Asian Pork Lettuce Wraps

Total Time:
40 min
10 min
30 min

4 servings

  • 1 1/4 cups white rice
  • 2 teaspoons vegetable oil, plus more for brushing
  • 1/4 cup low-sodium soy sauce
  • 1 tablespoon Sriracha (Asian chile sauce), plus more for drizzling
  • 1 1/2 teaspoons grated peeled ginger
  • 1 large pork tenderloin (about 1 1/4 pounds), halved lengthwise
  • 2 carrots, diced
  • 1/2 English cucumber, diced
  • 2 tablespoons fresh lime juice, plus wedges for serving
  • 2 teaspoons packed light brown sugar
  • 12 large Bibb or Boston lettuce leaves
  • Chopped fresh cilantro, for topping
  • Combine the rice and 1 1/2 cups water in a medium saucepan; bring to a simmer over medium-high heat and cook until most of the water is absorbed, about 4 minutes. Reduce the heat to low; cover and continue cooking until all of the water is absorbed, about 12 more minutes. Uncover and transfer to a large bowl to cool slightly.

  • Preheat a large grill pan or grill over medium heat and brush with oil. Combine 2 tablespoons soy sauce, the vegetable oil, 1 1/2 teaspoons Sriracha and 1 teaspoon ginger in a bowl; rub all over the pork. Transfer the pork to the grill pan; cook about 8 minutes per side for medium doneness. Transfer to a cutting board and let rest 5 minutes; thinly slice.

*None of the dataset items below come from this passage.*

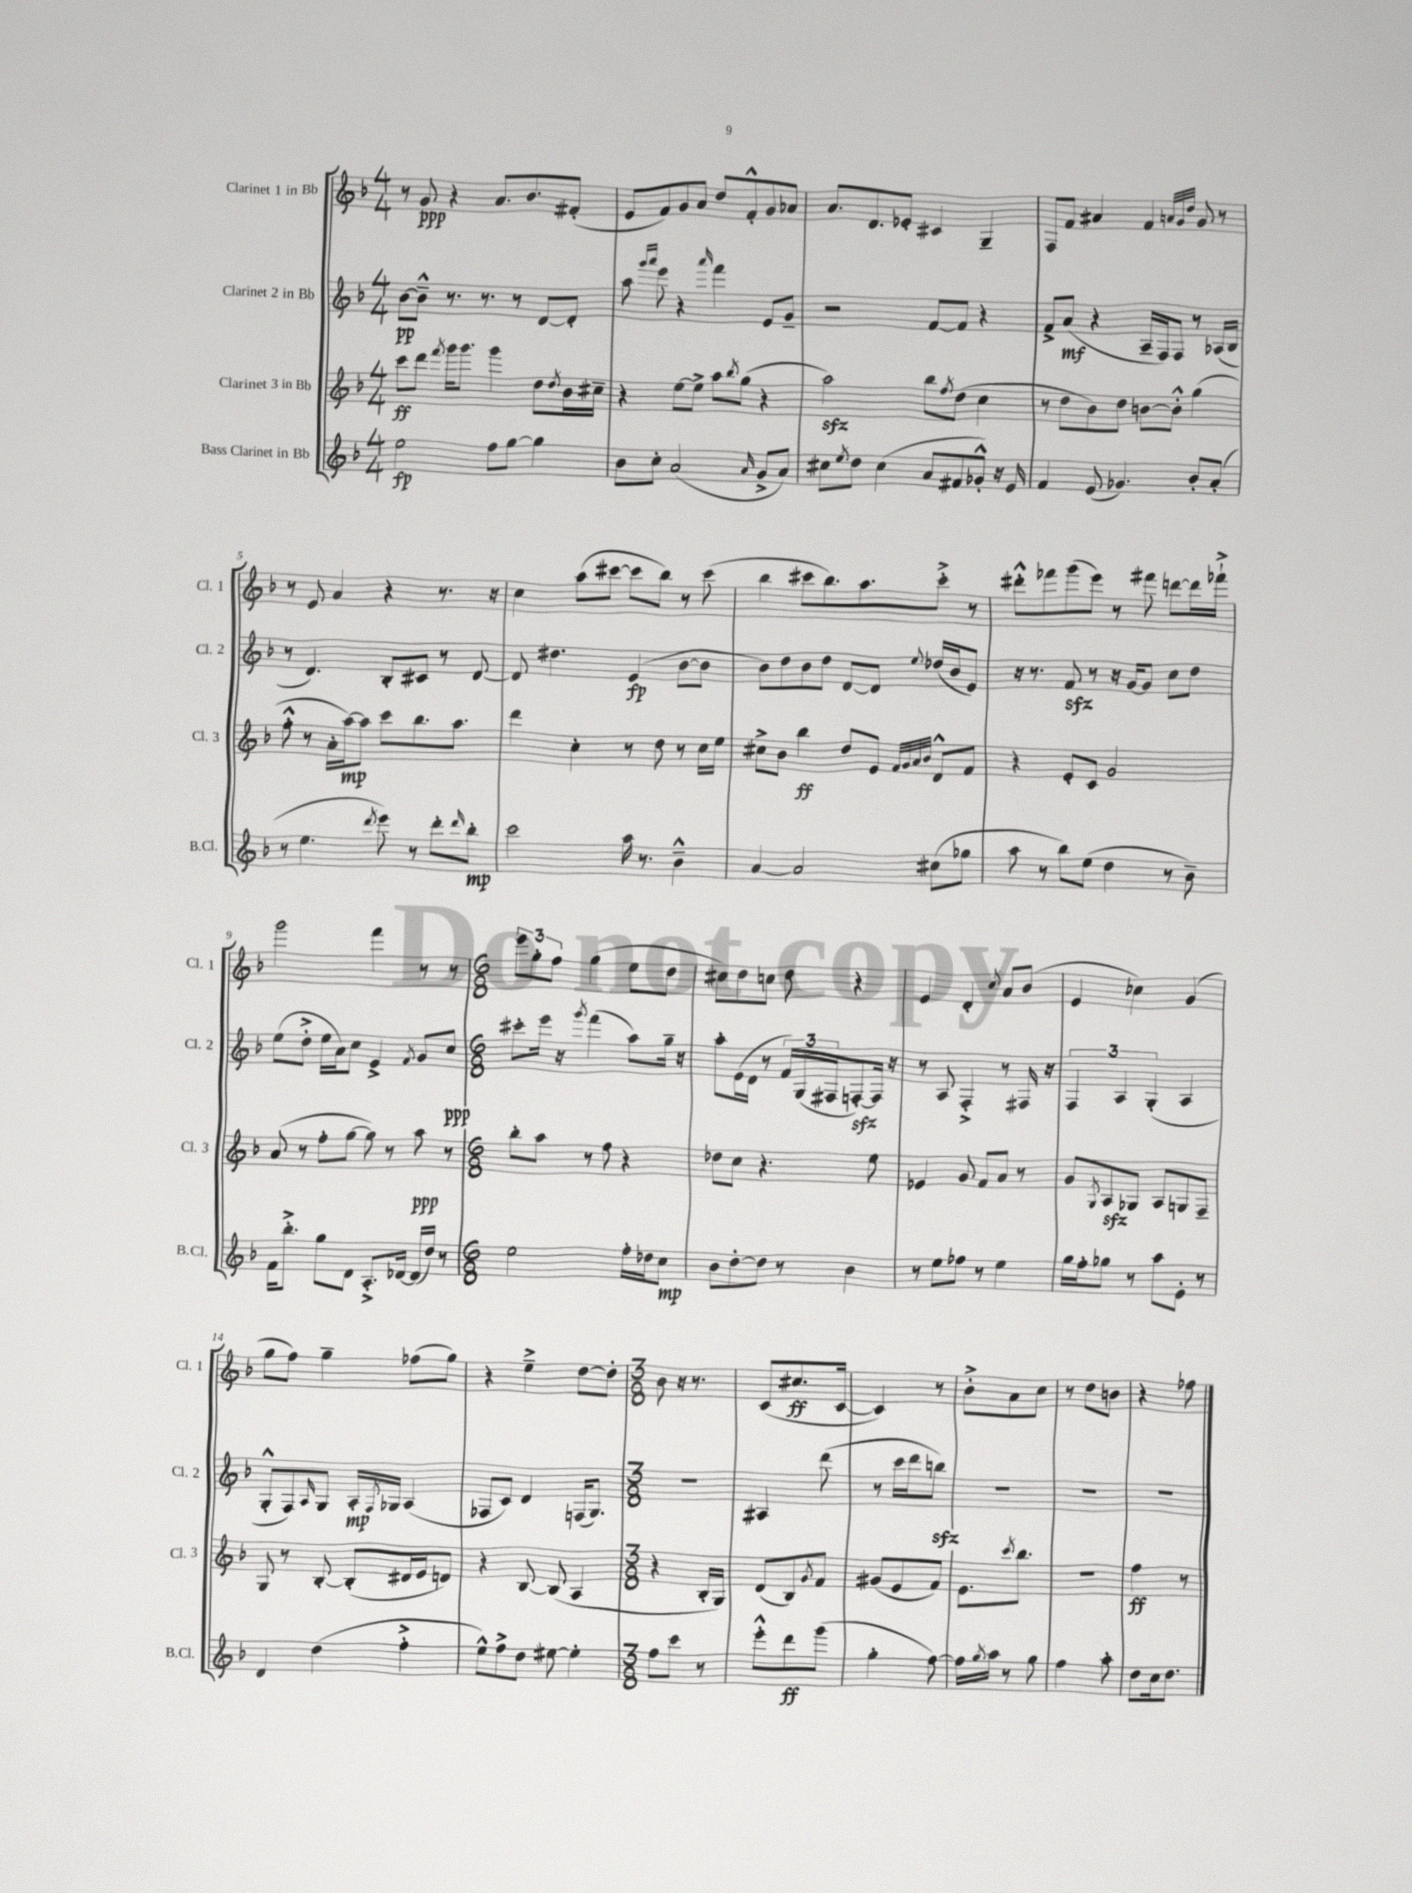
<<
\new StaffGroup <<
\new Staff = "s0" \with { instrumentName = "Clarinet 1 in Bb" shortInstrumentName = "Cl. 1" } {
    \clef treble \key f \major \numericTimeSignature \time 4/4
    r8 g'8\ppp r4 a'8. bes'8. fis'8-.( |
    e'8 f'8) g'8 a'8 d''8 f'8-.-^ g'8 aes'8 |
    a'8. d'8. ees'8-. cis'4 g4-- |
    f8 f'8 ais'4 f'4 \grace { a'32 g'32 d''32 } g'8 r8 |
    r8 e'8 a'4 r4 r8. r16 |
    c''4 a''8( cis'''8~ cis'''8 bes''8) r8 cis'''8( |
    bes''4 cis'''8 bes''8.) a''8. cis'''8-.-> r8 |
    dis'''8-.-^ fes'''8 g'''8( e'''8) r8 fis'''8 d'''8~ d'''16 fes'''16-!-> |
    g'''2 f'''4 r8 r8 |
    \numericTimeSignature \time 6/8 \tuplet 3/2 { e'''8 g''8-. f''8 } g''4( e''8 d''8 |
    cis''8) d''8 c''8 d''8 r4 |
    e'4 d'4-. \acciaccatura { c''8 } a'8 bes'8( |
    e'4 ces''4) g'4( |
    g''8 f''8) g''4-- fes''8( g''8) |
    r4 e''4---> d''8~ d''8-. |
    \numericTimeSignature \time 3/8 bes'8 r16 r8. |
    c'8( cis''8.\ff c'16~ |
    c'4) r8 |
    bes'8-.-> a'8 c''8 |
    r8 d''8 b'8 |
    r4 fes''8 \bar "|." |
}
\new Staff = "s1" \with { instrumentName = "Clarinet 2 in Bb" shortInstrumentName = "Cl. 2" } {
    \clef treble \key f \major \numericTimeSignature \time 4/4
    bes'8~\pp bes'8---^ r8. r8. r8 d'8~ d'8-. |
    a''8 \grace { g'''16 a'''16 } e'''8 r4 \grace { a'''16 } f'''4 e'8 g'8-- |
    r2 f'8~ f'8 r4 |
    f'8-> a'8\mf( r4 a16-- f16) f8 r8 aes16( bes16 |
    r8 d'4.) bes8-. cis'8 r8 d'8~ |
    d'8 dis''4. e'4\fp( bes'8~ bes'8 |
    bes'8) d''8 bes'8 d''8 d'8~ d'8 \appoggiatura { e''8 } des''16( bes'16 e'8) |
    r16 r8. f'8\sfz r8 r16 g'16~ g'8 c''8 d''8 |
    e''8( d''8-.-> e''16 a'16) c''8 e'4-> \acciaccatura { f'8 } g'8 c''8\ppp |
    \numericTimeSignature \time 6/8 cis'''8-. e'''16 r16 \acciaccatura { g'''8 } f'''4( a''8) g''16-- r16 |
    a''8-. e'16( d'16 r8 \tuplet 3/2 { f'16) g16( fis16 } f8~-.\sfz) f16 r16 |
    r8 a8 f4-.-> r8 fis16 r16 |
    \tuplet 3/2 { f4 a4 g4-.( } a4 |
    g8-.-^ f8) \grace { a16 } g8 a16-.\mp \acciaccatura { f8 } ges16 a4( |
    fes8 c'8) d'4 f16( g8.) |
    \numericTimeSignature \time 3/8 R4. |
    ais4 d'''8( |
    r8 c'''16 d'''16 b''8\sfz) |
    R4. |
    R4. |
    R4. \bar "|." |
}
\new Staff = "s2" \with { instrumentName = "Clarinet 3 in Bb" shortInstrumentName = "Cl. 3" } {
    \clef treble \key f \major \numericTimeSignature \time 4/4
    c'''8\ff d'''8 \acciaccatura { f'''8 } g'''16 g'''8. g'''4 d''8 \acciaccatura { d''8 } bes'16 cis''16-- |
    r4 e''8~ e''8-> a''8 \acciaccatura { bes''8 } g''8( r4 |
    a''2\sfz) bes''8 \acciaccatura { f''8 } d''8( c''4 |
    r8 d''8 bes'8) d''8 b'8~ b'8-.-^ g''4( |
    f''8-.-^ r8 a'16-. a''16~\mp) a''8 c'''8 bes''8. a''8. |
    d'''4 c''4-. r8 d''8 r8 c''16 e''16 |
    cis''8-> bes'8 bes''4\ff d''8 e'8 \grace { f'32 g'32 a'32 bes'32 } d'8-^ f'8 |
    r4 e'8-. c'8 g'2 |
    a'8( r8 f''8-. g''8~ g''8) r8 a''8\ppp r8 |
    \numericTimeSignature \time 6/8 bes''8-. a''8 r8 f''8 r4 |
    des''8 c''8 r4. e''8 |
    ees'4 g'8 f'8 a'8 r8 |
    g'8 \acciaccatura { g8 } a8\sfz ges8 a8 g8 f8-- |
    g8 r8 bes8~-. bes8-.( dis'16 e'16 d'8) |
    r4 bes8~ bes8( a4 |
    \numericTimeSignature \time 3/8 r4 bes16-. g16) |
    d'8( bes8) \acciaccatura { g'8 } f'8 |
    gis'8( e'8 f'8) |
    e'8. \acciaccatura { c'''8 } bes''8. |
    R4. |
    f''4\ff r8 \bar "|." |
}
\new Staff = "s3" \with { instrumentName = "Bass Clarinet in Bb" shortInstrumentName = "B.Cl." } {
    \clef treble \key f \major \numericTimeSignature \time 4/4
    e''2\fp f''8 g''8~ g''4 |
    bes'8 c''8-. a'2( \grace { a'16 } g'8-> a'8) |
    cis''8 \acciaccatura { e''8 } d''8 cis''4( a'8 fis'8 ges'8-.-^) r16 e'16 |
    f'4 e'8( ges'4.) bes'8-. a'8-.( |
    r8 e''4. \acciaccatura { d'''8 } e'''8) r8 d'''8-. \grace { d'''16 } bes''8-.\mp |
    c'''2 a''16 r8. bes'4---^ |
    a'4~ a'2 cis''8( ges''8 |
    a''8 r8 bes''8) e''8( d''4 r8 bes'8--) |
    f'16 bes''8.-.-> g''8 d'8 a8.-.-> des'16~ des'16( d''16) r8 |
    \numericTimeSignature \time 6/8 e''2 f''16-. des''16 c''8\mp |
    bes'8 d''8~-. d''8 r8 bes'4 |
    r8 e''8 fes''8 r8 e''4 |
    g''16 f''16-. ges''8 r8 a''8 e'8-. r8 |
    d'4 d''4( f''4-.-> |
    e''8-^) f''8-> d''8 eis''8~ eis''4-. |
    \numericTimeSignature \time 3/8 f''8 c'''8 r8 |
    e'''8-.-^ d'''8\ff g'''8( |
    g''4-. f''8~) |
    f''16 \acciaccatura { g''8 } a''16 r8 g''8 |
    f''4 a''8-. |
    d''8 c''16 d''8. \bar "|." |
}
>>
>>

  • Stir the remaining 2 tablespoons soy sauce, 1 1/2 teaspoons Sriracha and teaspoon ginger into the rice. Add the carrots, cucumber, lime juice and brown sugar and toss. Serve the rice and pork in the lettuce leaves; top with cilantro and drizzle with more Sriracha. Serve with lime wedges.